“There was a little talk last year. You mean the big mission funds he has raised?”

Peter nodded. His eyes were overbright now. “Nobody has the evidence, Mann. It isn't news as it stands.”

“Suppose you could make it news—big news.”

“Oh, of course—” the journalist gestured with his cigarette.

“Well, you can. To-night. Go straight to his house—over in Stuyvesant Square, not five minutes in a taxi, not ten on the cars—and ask him point-blank to consent to an accounting. Just ask him.” Sumner Smith mused. “It might be worth trying,” he said.

“Take my word for it.”

The journalist paid his check, rose, nodded to an acquaintance across the room, said: “I'll think it over, Mann. Much obliged—” and sauntered out.

This was unsatisfactory. Peter, crestfallen, forgot that Sumner Smith was hardened to sensations. And peering gloomily after the great reporter, he only half saw the man pause at the small desk near the bar, then speak casually to the now somewhat wobbly Hy Lowe: he only half heard a taxi pull up outside, a door slamming, the sudden grinding of gears as the taxi darted away. There were so many noises outside: you hardly noticed one more.

The waiter brought his dinner. He bolted it with unsteady hands. “I must think this all out,” he told himself. “If Sumner Smith won't do it, one of the other Earth men will. Or some one on The Morning Continental.

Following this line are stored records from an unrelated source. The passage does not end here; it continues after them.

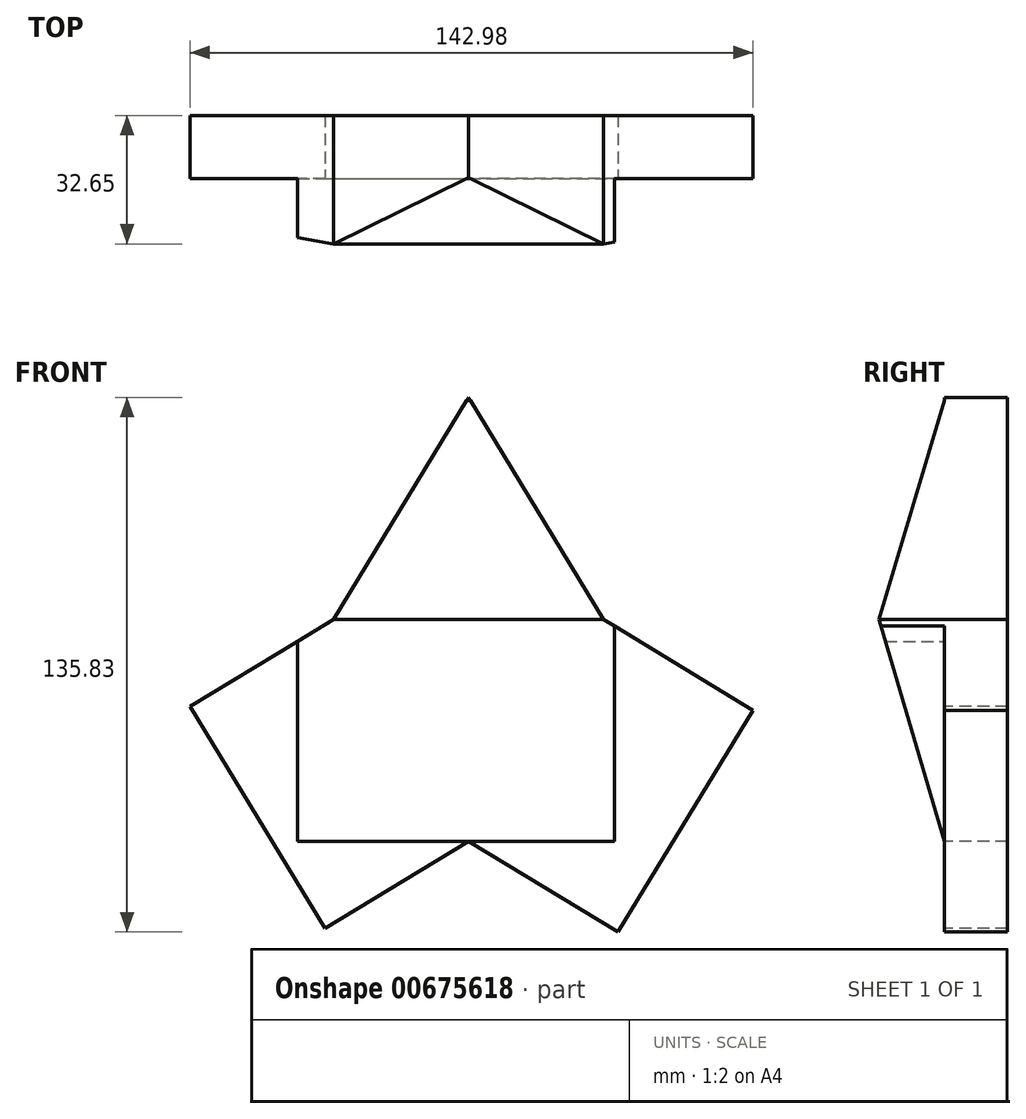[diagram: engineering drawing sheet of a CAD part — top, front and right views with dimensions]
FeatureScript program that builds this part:
annotation { "Feature Type Name" : "Feature", "Feature Type Description" : "" }
export const myFeature = defineFeature(function(context is Context, id is Id, definition is map)
    precondition{}
    {
        {
            var Q0;
            Q0=qCreatedBy(makeId("Front.planeOp"),FACE);
            var sketch = newSketch(context, id + "F0", { "sketchPlane" : qUnion([Q0])});
            skLineSegment(sketch, "E0", {"start": v(-34.27, 0) * mm, "end": v(0, 56.37) * mm});
            skLineSegment(sketch, "E1", {"start": v(0, 56.37) * mm, "end": v(34.27, 0) * mm});
            skLineSegment(sketch, "E2", {"start": v(34.27, 0) * mm, "end": v(0, -56.37) * mm});
            skLineSegment(sketch, "E3", {"start": v(0, -56.37) * mm, "end": v(-34.27, 0) * mm});
            skSolve(sketch);
        }
        {
            var Q0;
            Q0=qCreatedBy(makeId("Right.planeOp"),FACE);
            var sketch = newSketch(context, id + "F1", { "sketchPlane" : qUnion([Q0])});
            skLineSegment(sketch, "E4", {"start": v(0, -56.37) * mm, "end": v(-16.65, 0) * mm});
            skLineSegment(sketch, "E5", {"start": v(-16.65, 0) * mm, "end": v(0, 55.53) * mm});
            skLineSegment(sketch, "E6", {"start": v(0, 55.53) * mm, "end": v(0, 0) * mm});
            skLineSegment(sketch, "E7", {"start": v(0, 0) * mm, "end": v(0, -56.37) * mm});
            skSolve(sketch);
        }
        {
            var Q0;
            Q0=makeQuery(id+"F1.imprint","IMPRINT",FACE,{"disambiguationData":[TD([[makeQuery(id+"F1.imprint","IMPRINT",EDGE,{"derivedFrom":sQuery(id+"F1.wireOp",EDGE,"E4")}),-1.0]])]});
            extrude(context, id + "F2", {"entities" : qUnion([Q0]), "oppositeDirection" : true, "depth" : 43.43 * mm, "offsetDistance" : 25.4 * mm});
        }
        {
            var Q0;
            Q0=makeQuery(id+"F2.opExtrude","CAP_FACE",FACE,{"disambiguationData":[OSD([sQuery(id+"F1.wireOp",EDGE,"E4"),sQuery(id+"F1.wireOp",EDGE,"E5"),sQuery(id+"F1.wireOp",EDGE,"E6"),sQuery(id+"F1.wireOp",EDGE,"E7")])],"isStart":true});
            extrude(context, id + "F3", {"entities" : qUnion([Q0]), "operationType" : NewBodyOperationType.ADD, "depth" : 37.08 * mm, "offsetDistance" : 25.4 * mm});
        }
        {
            var Q0;
            Q0=makeQuery(id+"F0.imprint","IMPRINT",FACE,{"disambiguationData":[TD([[makeQuery(id+"F0.imprint","IMPRINT",EDGE,{"derivedFrom":sQuery(id+"F0.wireOp",EDGE,"E0")}),-1.0]])]});
            extrude(context, id + "F4", {"entities" : qUnion([Q0]), "operationType" : NewBodyOperationType.ADD, "oppositeDirection" : true, "depth" : 16 * mm, "offsetDistance" : 25.4 * mm});
        }
        {
            var Q0;
            Q0=makeQuery(id+"F4.opExtrude","SWEPT_FACE",FACE,{"disambiguationData":[OSD([sQuery(id+"F0.wireOp",EDGE,"E3")])]});
            extrude(context, id + "F5", {"entities" : qUnion([Q0]), "operationType" : NewBodyOperationType.ADD, "depth" : 42.67 * mm, "offsetDistance" : 25.4 * mm});
        }
        {
            var Q0;
            Q0=makeQuery(id+"F4.opExtrude","SWEPT_FACE",FACE,{"disambiguationData":[OSD([sQuery(id+"F0.wireOp",EDGE,"E2")])]});
            extrude(context, id + "F6", {"entities" : qUnion([Q0]), "operationType" : NewBodyOperationType.ADD, "depth" : 44.45 * mm, "offsetDistance" : 25.4 * mm});
        }
        {
            var Q0;
            {var subQ0=sQuery(id+"F0.wireOp",EDGE,"E0");var subQ1=sQuery(id+"F1.wireOp",EDGE,"E7");var subQ2=sQuery(id+"F1.wireOp",EDGE,"E6");var subQ3=makeQuery(id+"F2.opExtrude","SWEPT_FACE",FACE,{"disambiguationData":[OSD([subQ2,subQ1])]});var subQ4=makeQuery(id+"F3.opExtrude","SWEPT_FACE",FACE,{"disambiguationData":[OSD([subQ2,subQ1])]});Q0=makeQuery(id+"F4.boolean.opBoolean","SPLIT",FACE,{"disambiguationData":[TD([makeQuery(id+"F4.opExtrude","SWEPT_FACE",FACE,{"disambiguationData":[OSD([subQ0])]})])],"derivedFrom":makeQuery(id+"F3.boolean.opBoolean","MERGE",FACE,{"derivedFrom":[subQ3,subQ4]})});}
            extrude(context, id + "F7", {"entities" : qUnion([Q0]), "operationType" : NewBodyOperationType.REMOVE, "oppositeDirection" : true, "depth" : 25.4 * mm, "offsetDistance" : 25.4 * mm});
        }
        {
            var Q0;
            {var subQ2=sQuery(id+"F0.wireOp",EDGE,"E1");var subQ3=sQuery(id+"F1.wireOp",EDGE,"E7");var subQ4=sQuery(id+"F1.wireOp",EDGE,"E6");var subQ7=makeQuery(id+"F3.opExtrude","SWEPT_FACE",FACE,{"disambiguationData":[OSD([subQ4,subQ3])]});var subQ8=makeQuery(id+"F2.opExtrude","SWEPT_FACE",FACE,{"disambiguationData":[OSD([subQ4,subQ3])]});Q0=makeQuery(id+"F4.boolean.opBoolean","SPLIT",FACE,{"disambiguationData":[TD([makeQuery(id+"F4.opExtrude","SWEPT_FACE",FACE,{"disambiguationData":[OSD([subQ2])]})])],"derivedFrom":makeQuery(id+"F3.boolean.opBoolean","MERGE",FACE,{"derivedFrom":[subQ8,subQ7]})});}
            extrude(context, id + "F8", {"entities" : qUnion([Q0]), "operationType" : NewBodyOperationType.REMOVE, "oppositeDirection" : true, "depth" : 25.4 * mm, "offsetDistance" : 25.4 * mm});
        }
    });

He lit a cigar, sat bark and gazed out at the dim street where dimmer figures and vehicles moved forever by. It occurred to him that thus would a man sit and smoke and meditate who was moved by an overmastering love to enact a tremendous deed. But it was difficult to sustain the pose with his temples throbbing madly and a lump in his throat. His heart, too, was skipping beats, he thought. Surreptitiously he felt his left wrist.